Diagnostic applications of NGS:
Hematological malignancies are based on genetic aberrations/mutations, especially large ones, which are the basis of the different phenotypes in the spectrum of leukemia diseases. NGS techniques have been applied to blood disorders in a variety of contexts:
1) Guideline diagnosis (rearrangement of TCR genes to create T-cell clones)
2) Subclassification (recurrent cytogenetic translocations in acute myeloid leukemia)
3) Prognosis (Philadelphia chromosome positive in acute lymphoblastic leukemia).
MRD is a minimal residual disease test (BCR–ABL transcripts in chronic myelogenous leukemia), which often allows new mutations to be identified. Because leukemias, lymphomas, and myeloma are constantly evolving, MRD identifies mutations. Additional common factors that may have great clinical prognostic value and importance.
How do new discoveries translate into new treatments?
Several novel somatic mutations, such as SF3B1, IDH1, IDH2, DNMT3A, MYD88 and MLL2 have been identified as a result of NGS efforts, which have led to the discovery of previously unreported genes and molecular processes/pathways involved in pathogenicity. Genomic profiling of each cancer is likely to play a major role in early diagnosis of the disease and selection of the most appropriate treatment. One of the most emblematic examples is AML, which greatly affects the clinical side. The mutations were previously characterized in
FLT3, NPM, RUNX1 and CEBPA, in addition to the recent identification of mutations in
IDH1, IDH2, DNMT3A and TET2 encourage the incorporation of genomic studies as part of routine clinical testing which has been able to optimize treatment plans based on the patient's genomic background.

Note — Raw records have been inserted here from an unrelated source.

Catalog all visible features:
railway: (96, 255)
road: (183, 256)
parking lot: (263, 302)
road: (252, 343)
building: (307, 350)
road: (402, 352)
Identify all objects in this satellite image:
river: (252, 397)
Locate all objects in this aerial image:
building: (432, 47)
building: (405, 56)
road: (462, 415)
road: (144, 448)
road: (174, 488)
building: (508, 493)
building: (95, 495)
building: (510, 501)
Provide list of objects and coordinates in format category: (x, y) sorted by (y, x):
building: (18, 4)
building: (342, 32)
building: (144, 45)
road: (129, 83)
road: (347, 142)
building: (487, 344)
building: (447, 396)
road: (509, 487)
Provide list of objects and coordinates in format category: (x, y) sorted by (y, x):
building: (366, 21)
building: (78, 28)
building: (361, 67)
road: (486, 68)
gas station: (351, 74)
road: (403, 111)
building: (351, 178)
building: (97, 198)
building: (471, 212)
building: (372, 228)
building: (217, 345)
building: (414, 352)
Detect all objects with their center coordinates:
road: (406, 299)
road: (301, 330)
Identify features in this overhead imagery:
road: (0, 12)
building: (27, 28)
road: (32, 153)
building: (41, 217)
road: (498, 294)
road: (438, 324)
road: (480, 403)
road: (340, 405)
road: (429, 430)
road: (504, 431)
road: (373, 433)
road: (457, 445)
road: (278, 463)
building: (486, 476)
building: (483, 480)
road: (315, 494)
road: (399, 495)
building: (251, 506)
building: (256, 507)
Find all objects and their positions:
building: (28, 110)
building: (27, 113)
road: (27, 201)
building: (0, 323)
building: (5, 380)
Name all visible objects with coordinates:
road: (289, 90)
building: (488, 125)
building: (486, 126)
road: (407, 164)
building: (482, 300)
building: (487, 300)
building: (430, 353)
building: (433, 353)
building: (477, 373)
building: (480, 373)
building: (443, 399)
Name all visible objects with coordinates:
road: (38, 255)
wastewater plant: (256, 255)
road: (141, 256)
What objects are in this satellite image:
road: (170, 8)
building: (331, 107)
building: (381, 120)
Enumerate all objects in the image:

In conclusion: NGS has revolutionized the diagnosis and personalized treatment of malignant myeloid tumors, but caution is necessary when interpreting its results in a clinical context. The clinical value of NGS varies across different myeloid entities, with AML benefiting from comprehensive analysis on limited molecular panels, identifying crucial mutations such as RUNX1, IDH1, and IDH2. In MDS, molecular analysis enhances prediction beyond cytogenetics, while MPNs benefit from NGS in confirming clonal disorders and improving risk profiles. Germline variants must be distinguished from disease-associated mutations, and persistent mutations during treatment may indicate clonal hematopoiesis. Molecular MRD diagnostics are expected to expand, requiring comprehensive monitoring for polyclonal responses. Clinicians should proactively screen for mutations in relapsed patients to identify emerging therapeutic targets. Collaboration between hematologists, pathologists, and laboratory specialists is vital to ensure accurate interpretation of NGS results and improve patient care in malignant myeloid neoplasms.